=== DOCUMENT SECTION ===
----

How mantle movements shape Earth’s surface


The movement of tectonic plates shapes the rocky features of Earth’s surface. Plates’ convergence can form mountain ranges or ocean trenches, and their divergence can form oceanic ridges. But it’s not just the plates themselves that influence Earth’s topography. The mantle layer underneath exerts its own subtle influence, which can be seen even in places located far from tectonic plate edges, and is referred to as residual topography.

To better understand how the mantle affects topography, Stephenson and colleagues, building on previous work focused on the oceans, created two new databases. The paper is published in the Journal of Geophysical Research: Solid Earth.

One compiles 26,725 measurements of crust thickness around the globe, the largest such database to date, along with estimates of seismic velocity. The other contains laboratory analysis of seismic velocity as a function of temperature, density, and pressure. Together these measurements helped disentangle crustal influences on topography from mantle influences to identify residual topography.

----

=== WHAT YOU NEED TO DO ===
Reproduce a passage from the article on mantle movements, beginning at the words "The movement of" and stopping after "Research: Solid Earth.".

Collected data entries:
----

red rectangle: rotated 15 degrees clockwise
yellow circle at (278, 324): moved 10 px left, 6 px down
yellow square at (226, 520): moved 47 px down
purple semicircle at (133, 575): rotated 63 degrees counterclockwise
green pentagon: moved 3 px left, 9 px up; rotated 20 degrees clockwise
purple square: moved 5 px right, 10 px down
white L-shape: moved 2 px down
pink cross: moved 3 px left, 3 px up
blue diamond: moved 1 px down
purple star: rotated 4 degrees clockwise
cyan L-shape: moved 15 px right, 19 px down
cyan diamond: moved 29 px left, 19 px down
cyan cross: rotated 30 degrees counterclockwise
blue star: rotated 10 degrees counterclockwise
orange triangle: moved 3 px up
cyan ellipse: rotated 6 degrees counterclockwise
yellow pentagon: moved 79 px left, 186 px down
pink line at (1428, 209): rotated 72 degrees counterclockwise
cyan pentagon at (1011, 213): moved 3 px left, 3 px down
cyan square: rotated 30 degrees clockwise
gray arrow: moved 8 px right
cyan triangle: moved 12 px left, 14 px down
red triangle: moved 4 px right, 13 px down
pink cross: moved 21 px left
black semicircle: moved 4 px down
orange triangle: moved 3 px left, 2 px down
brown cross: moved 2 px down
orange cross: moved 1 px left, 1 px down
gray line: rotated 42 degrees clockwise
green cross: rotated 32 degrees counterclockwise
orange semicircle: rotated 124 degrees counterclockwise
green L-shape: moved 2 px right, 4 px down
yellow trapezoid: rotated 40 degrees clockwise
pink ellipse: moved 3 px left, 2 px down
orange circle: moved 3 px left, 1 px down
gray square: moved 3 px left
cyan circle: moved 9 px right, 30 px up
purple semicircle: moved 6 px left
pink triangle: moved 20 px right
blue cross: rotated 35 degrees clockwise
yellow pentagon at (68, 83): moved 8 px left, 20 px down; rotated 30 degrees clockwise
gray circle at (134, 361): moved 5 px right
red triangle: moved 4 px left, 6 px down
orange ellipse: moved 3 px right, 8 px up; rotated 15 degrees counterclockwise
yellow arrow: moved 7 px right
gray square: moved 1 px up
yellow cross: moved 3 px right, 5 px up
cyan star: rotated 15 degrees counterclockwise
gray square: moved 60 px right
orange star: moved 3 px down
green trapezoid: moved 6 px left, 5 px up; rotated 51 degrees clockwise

----

=== CORRECT ANSWER ===
The movement of tectonic plates shapes the rocky features of Earth’s surface. Plates’ convergence can form mountain ranges or ocean trenches, and their divergence can form oceanic ridges. But it’s not just the plates themselves that influence Earth’s topography. The mantle layer underneath exerts its own subtle influence, which can be seen even in places located far from tectonic plate edges, and is referred to as residual topography.

To better understand how the mantle affects topography, Stephenson and colleagues, building on previous work focused on the oceans, created two new databases. The paper is published in the Journal of Geophysical Research: Solid Earth.